Exclude the pictures; give every entry again exactly as written.

*** INPUT DATA Section Begins ***

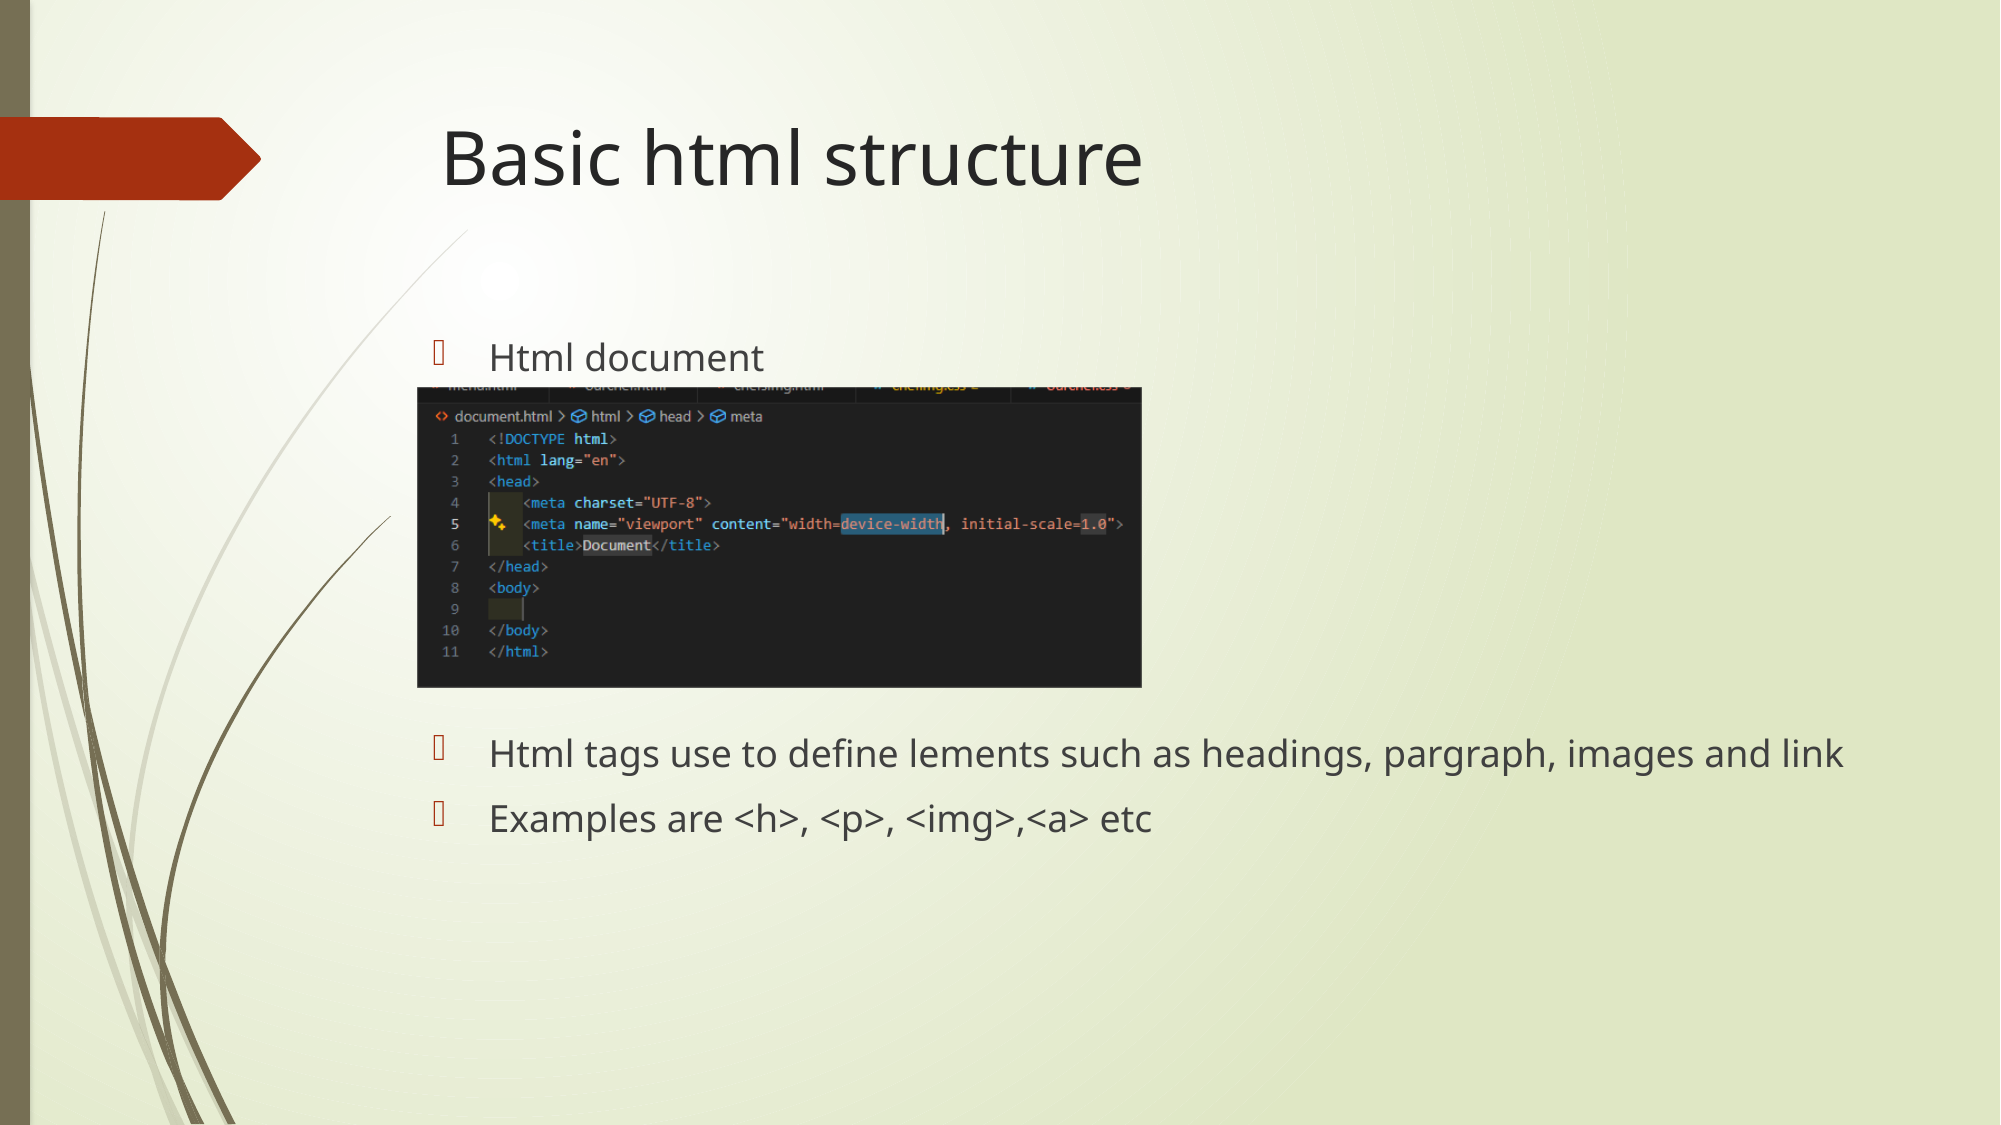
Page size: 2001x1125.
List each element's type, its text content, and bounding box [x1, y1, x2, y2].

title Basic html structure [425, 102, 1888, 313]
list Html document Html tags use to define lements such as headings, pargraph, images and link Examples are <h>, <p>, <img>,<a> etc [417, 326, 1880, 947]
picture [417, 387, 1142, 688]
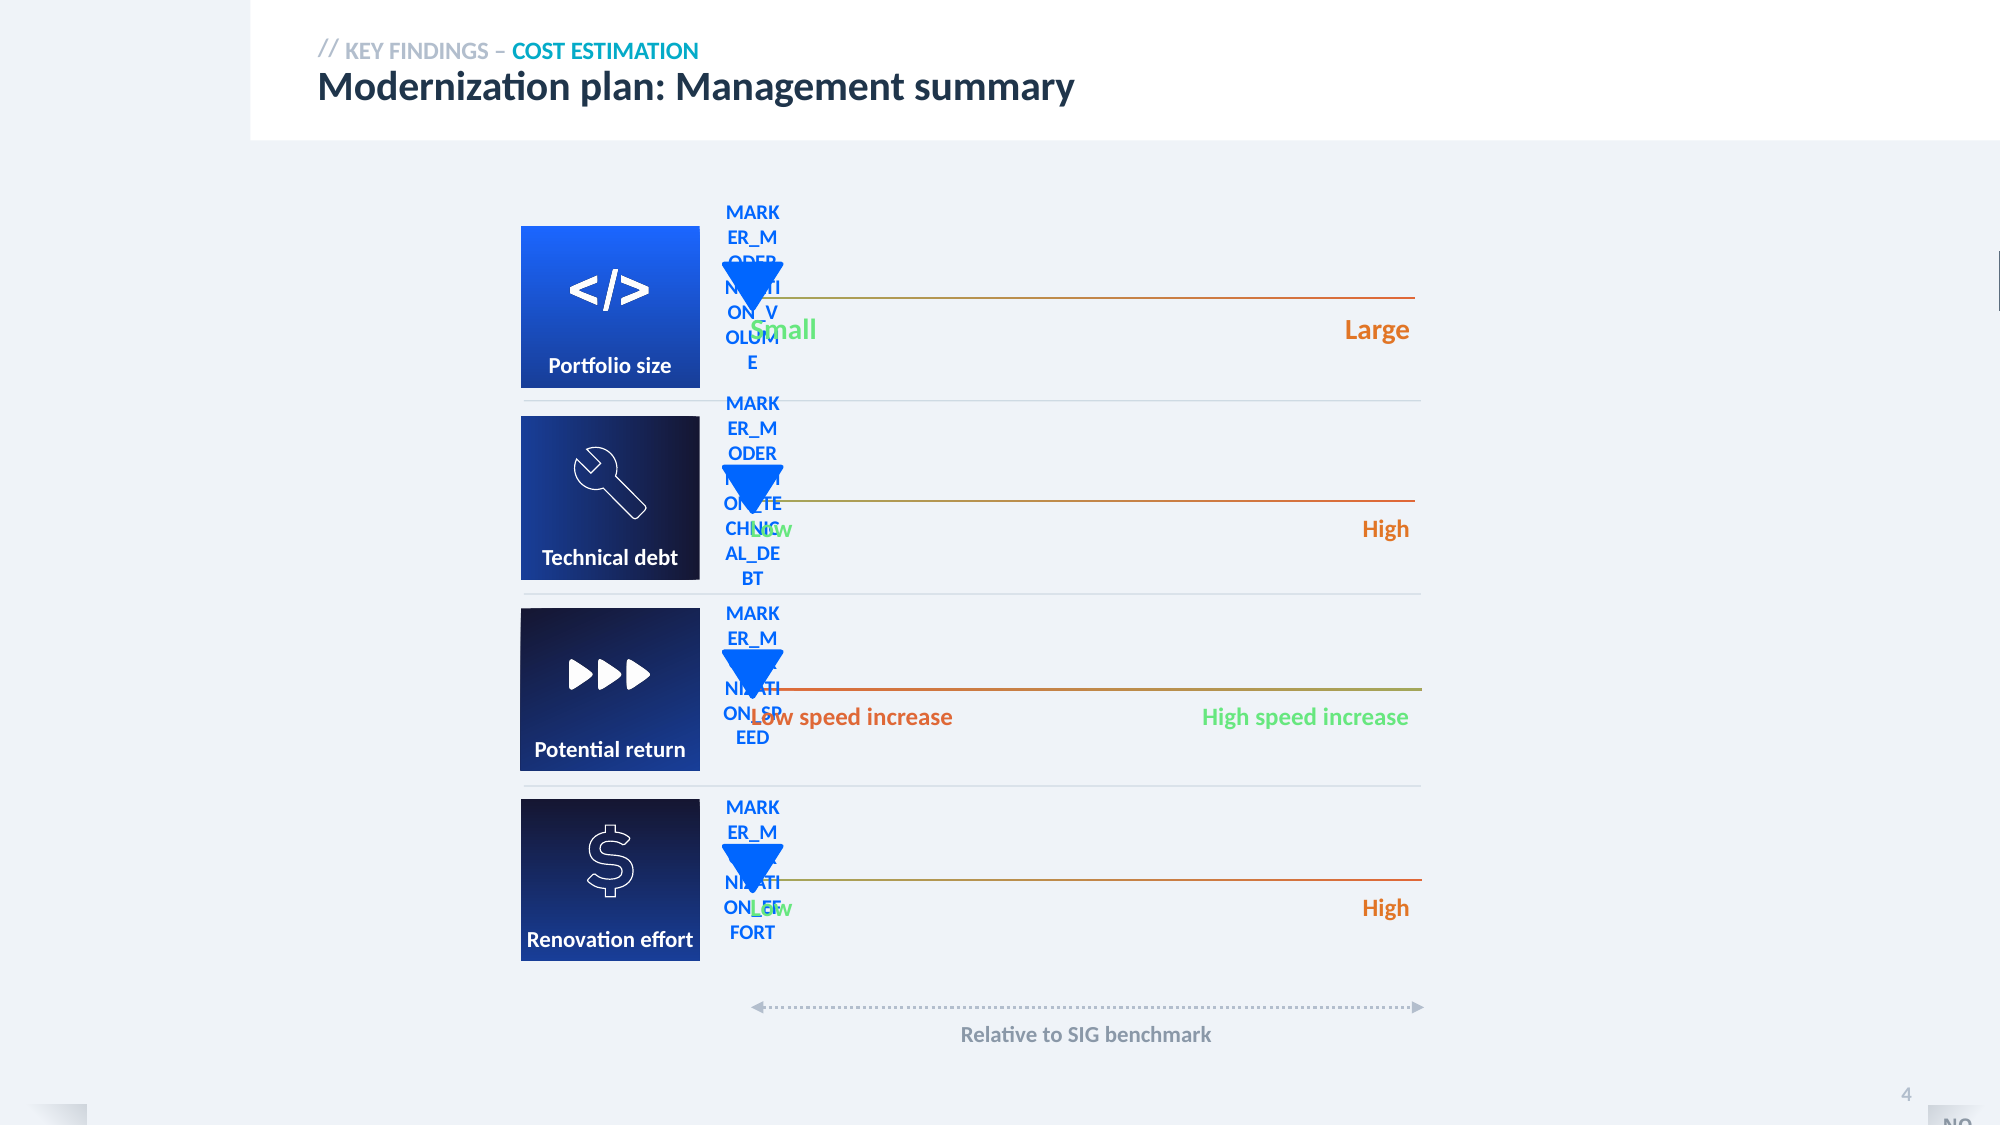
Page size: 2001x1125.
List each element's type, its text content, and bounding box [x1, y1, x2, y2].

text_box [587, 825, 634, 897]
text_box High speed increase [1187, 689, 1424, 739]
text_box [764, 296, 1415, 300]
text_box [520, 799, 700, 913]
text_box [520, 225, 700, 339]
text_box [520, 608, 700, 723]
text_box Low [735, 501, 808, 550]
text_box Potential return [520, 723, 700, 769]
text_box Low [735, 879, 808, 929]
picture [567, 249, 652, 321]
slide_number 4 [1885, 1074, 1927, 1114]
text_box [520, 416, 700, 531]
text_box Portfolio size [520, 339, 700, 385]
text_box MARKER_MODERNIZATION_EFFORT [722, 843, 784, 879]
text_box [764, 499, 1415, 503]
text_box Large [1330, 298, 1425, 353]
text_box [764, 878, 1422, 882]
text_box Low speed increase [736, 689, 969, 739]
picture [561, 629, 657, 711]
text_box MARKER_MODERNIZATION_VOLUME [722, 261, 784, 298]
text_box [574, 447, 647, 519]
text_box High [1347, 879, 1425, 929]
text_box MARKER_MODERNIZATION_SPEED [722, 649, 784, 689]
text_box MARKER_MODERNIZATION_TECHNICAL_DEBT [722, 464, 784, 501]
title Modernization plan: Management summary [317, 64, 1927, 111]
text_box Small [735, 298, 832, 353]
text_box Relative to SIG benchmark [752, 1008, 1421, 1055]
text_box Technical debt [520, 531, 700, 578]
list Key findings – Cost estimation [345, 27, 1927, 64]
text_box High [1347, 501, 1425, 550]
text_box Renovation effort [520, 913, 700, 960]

*** INPUT DATA Section Ends ***

## EXERCISE SOLUTION
Page size: 2001x1125.
List each element's type, its text content, and bounding box [x1, y1, x2, y2].

title Basic html structure [425, 102, 1888, 313]
list Html document Html tags use to define lements such as headings, pargraph, images and link Examples are <h>, <p>, <img>,<a> etc [417, 326, 1880, 947]
picture [417, 387, 1142, 688]
Page size: 2001x1125.
List each element's type, its text content, and bounding box [x1, y1, x2, y2].

text_box [587, 825, 634, 897]
text_box High speed increase [1187, 689, 1424, 739]
text_box [764, 296, 1415, 300]
text_box [520, 799, 700, 913]
text_box [520, 225, 700, 339]
text_box [520, 608, 700, 723]
text_box Low [735, 501, 808, 550]
text_box Potential return [520, 723, 700, 769]
text_box Low [735, 879, 808, 929]
picture [567, 249, 652, 321]
slide_number 4 [1885, 1074, 1927, 1114]
text_box [520, 416, 700, 531]
text_box Portfolio size [520, 339, 700, 385]
text_box MARKER_MODERNIZATION_EFFORT [722, 843, 784, 879]
text_box [764, 499, 1415, 503]
text_box Large [1330, 298, 1425, 353]
text_box [764, 878, 1422, 882]
text_box Low speed increase [736, 689, 969, 739]
picture [561, 629, 657, 711]
text_box MARKER_MODERNIZATION_VOLUME [722, 261, 784, 298]
text_box [574, 447, 647, 519]
text_box High [1347, 879, 1425, 929]
text_box MARKER_MODERNIZATION_SPEED [722, 649, 784, 689]
text_box MARKER_MODERNIZATION_TECHNICAL_DEBT [722, 464, 784, 501]
title Modernization plan: Management summary [317, 64, 1927, 111]
text_box Small [735, 298, 832, 353]
text_box Relative to SIG benchmark [752, 1008, 1421, 1055]
text_box Technical debt [520, 531, 700, 578]
list Key findings – Cost estimation [345, 27, 1927, 64]
text_box High [1347, 501, 1425, 550]
text_box Renovation effort [520, 913, 700, 960]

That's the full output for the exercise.